◆ **STATED TASK**
List each line of the records below that contains the string "stomach", copying every such line in full. Case counts when matching.

◆ **RECORDS TO PROCESS**

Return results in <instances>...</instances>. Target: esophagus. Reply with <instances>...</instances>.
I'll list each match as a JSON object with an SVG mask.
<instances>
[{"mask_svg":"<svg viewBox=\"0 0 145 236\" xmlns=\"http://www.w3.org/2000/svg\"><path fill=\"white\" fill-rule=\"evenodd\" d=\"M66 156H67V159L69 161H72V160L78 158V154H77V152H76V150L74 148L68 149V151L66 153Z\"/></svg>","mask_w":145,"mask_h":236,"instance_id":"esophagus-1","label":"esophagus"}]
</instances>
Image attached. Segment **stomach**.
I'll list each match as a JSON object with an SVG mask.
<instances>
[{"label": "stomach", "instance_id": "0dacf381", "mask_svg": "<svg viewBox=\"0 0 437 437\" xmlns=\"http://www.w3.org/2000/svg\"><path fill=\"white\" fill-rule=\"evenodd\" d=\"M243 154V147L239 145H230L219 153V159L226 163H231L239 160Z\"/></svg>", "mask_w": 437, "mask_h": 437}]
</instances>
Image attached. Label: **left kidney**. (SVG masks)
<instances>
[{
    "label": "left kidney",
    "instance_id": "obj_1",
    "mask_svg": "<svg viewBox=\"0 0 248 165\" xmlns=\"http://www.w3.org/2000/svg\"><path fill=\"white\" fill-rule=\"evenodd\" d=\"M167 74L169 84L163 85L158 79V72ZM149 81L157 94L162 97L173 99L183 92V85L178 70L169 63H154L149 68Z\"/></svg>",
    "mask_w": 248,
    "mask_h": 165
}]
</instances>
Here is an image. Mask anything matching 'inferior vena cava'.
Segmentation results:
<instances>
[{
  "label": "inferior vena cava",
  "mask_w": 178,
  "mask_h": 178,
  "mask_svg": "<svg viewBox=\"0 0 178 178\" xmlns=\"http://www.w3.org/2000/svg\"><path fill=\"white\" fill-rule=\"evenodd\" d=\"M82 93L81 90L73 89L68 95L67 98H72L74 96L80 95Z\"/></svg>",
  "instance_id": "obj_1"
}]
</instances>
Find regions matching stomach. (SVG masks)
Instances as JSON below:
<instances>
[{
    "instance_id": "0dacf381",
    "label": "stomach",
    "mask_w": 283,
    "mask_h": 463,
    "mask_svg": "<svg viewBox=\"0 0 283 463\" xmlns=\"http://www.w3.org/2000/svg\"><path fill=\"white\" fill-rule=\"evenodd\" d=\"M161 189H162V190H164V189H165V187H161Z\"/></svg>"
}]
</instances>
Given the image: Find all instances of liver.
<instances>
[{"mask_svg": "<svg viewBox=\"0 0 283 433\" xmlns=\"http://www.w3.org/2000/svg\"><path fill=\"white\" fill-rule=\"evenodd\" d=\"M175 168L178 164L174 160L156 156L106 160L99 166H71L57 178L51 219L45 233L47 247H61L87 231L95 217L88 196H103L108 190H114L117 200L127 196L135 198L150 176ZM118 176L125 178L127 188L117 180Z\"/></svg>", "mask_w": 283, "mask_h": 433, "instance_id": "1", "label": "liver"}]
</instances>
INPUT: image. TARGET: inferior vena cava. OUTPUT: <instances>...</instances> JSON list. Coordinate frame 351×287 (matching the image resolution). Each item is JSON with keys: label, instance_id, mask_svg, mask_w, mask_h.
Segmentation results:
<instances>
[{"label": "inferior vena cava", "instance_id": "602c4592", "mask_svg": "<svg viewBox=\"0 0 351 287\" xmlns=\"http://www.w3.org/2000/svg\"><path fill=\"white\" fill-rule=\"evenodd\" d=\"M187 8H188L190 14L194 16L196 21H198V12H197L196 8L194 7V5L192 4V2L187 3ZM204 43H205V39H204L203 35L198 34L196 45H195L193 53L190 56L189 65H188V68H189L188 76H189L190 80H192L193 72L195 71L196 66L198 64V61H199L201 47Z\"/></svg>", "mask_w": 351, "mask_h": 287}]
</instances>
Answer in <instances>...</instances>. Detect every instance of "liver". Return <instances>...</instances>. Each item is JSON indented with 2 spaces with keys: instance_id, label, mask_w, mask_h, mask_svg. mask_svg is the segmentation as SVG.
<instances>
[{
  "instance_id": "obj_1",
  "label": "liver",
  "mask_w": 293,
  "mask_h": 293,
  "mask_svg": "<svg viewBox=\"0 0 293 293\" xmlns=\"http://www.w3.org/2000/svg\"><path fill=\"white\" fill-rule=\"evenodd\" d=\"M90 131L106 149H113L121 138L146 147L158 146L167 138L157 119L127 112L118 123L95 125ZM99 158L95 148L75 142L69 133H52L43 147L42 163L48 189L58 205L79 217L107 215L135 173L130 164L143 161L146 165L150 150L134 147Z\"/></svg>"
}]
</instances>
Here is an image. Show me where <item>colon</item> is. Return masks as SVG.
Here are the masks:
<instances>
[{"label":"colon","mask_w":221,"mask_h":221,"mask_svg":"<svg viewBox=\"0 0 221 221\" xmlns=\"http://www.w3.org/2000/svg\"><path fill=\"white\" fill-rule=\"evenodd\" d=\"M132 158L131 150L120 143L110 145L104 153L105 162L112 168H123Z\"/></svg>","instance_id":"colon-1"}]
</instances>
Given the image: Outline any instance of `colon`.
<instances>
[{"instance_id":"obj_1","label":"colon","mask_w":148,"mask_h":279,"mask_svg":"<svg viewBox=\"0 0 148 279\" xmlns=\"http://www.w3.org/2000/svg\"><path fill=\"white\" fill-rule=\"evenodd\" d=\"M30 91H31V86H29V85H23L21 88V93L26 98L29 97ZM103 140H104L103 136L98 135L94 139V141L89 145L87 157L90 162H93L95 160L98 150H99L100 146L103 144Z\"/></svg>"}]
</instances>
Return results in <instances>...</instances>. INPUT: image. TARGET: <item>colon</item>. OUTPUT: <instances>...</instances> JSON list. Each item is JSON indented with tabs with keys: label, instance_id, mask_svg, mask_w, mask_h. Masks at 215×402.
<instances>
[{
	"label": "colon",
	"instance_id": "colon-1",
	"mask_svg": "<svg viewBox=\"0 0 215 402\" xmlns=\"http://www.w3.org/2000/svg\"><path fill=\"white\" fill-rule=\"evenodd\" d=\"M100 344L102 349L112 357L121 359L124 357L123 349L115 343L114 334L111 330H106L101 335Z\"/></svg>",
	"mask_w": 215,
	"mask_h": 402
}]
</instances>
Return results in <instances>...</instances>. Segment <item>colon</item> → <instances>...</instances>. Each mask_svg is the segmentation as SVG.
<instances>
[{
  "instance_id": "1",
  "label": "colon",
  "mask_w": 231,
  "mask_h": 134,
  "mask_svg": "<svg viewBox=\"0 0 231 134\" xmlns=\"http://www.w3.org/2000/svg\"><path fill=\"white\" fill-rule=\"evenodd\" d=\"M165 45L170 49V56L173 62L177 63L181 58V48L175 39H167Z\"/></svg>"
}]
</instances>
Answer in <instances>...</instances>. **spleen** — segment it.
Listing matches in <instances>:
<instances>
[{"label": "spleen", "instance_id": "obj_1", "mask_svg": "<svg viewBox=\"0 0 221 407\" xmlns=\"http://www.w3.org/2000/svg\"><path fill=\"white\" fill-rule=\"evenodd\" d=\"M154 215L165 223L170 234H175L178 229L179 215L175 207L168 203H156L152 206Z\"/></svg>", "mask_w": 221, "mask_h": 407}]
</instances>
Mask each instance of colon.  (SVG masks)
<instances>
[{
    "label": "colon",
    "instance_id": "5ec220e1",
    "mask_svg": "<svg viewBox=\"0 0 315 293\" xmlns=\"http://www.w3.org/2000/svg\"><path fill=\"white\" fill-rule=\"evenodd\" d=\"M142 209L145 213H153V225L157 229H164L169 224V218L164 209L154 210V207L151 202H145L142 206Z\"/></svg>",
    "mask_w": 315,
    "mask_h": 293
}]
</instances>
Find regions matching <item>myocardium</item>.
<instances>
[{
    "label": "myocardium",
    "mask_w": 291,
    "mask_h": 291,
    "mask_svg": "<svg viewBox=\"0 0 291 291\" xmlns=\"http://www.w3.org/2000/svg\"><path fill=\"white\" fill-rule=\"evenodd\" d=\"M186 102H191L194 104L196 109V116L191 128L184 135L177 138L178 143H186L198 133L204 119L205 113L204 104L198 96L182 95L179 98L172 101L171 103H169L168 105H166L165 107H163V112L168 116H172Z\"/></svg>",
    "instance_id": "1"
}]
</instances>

◆ **FINAL RESULT**
Image attached. Segment **stomach**.
[{"label": "stomach", "instance_id": "0dacf381", "mask_svg": "<svg viewBox=\"0 0 437 437\" xmlns=\"http://www.w3.org/2000/svg\"><path fill=\"white\" fill-rule=\"evenodd\" d=\"M243 154V147L239 145H230L219 153V159L226 163H231L239 160Z\"/></svg>", "mask_w": 437, "mask_h": 437}]
Find regions matching stomach. (SVG masks)
    "label": "stomach",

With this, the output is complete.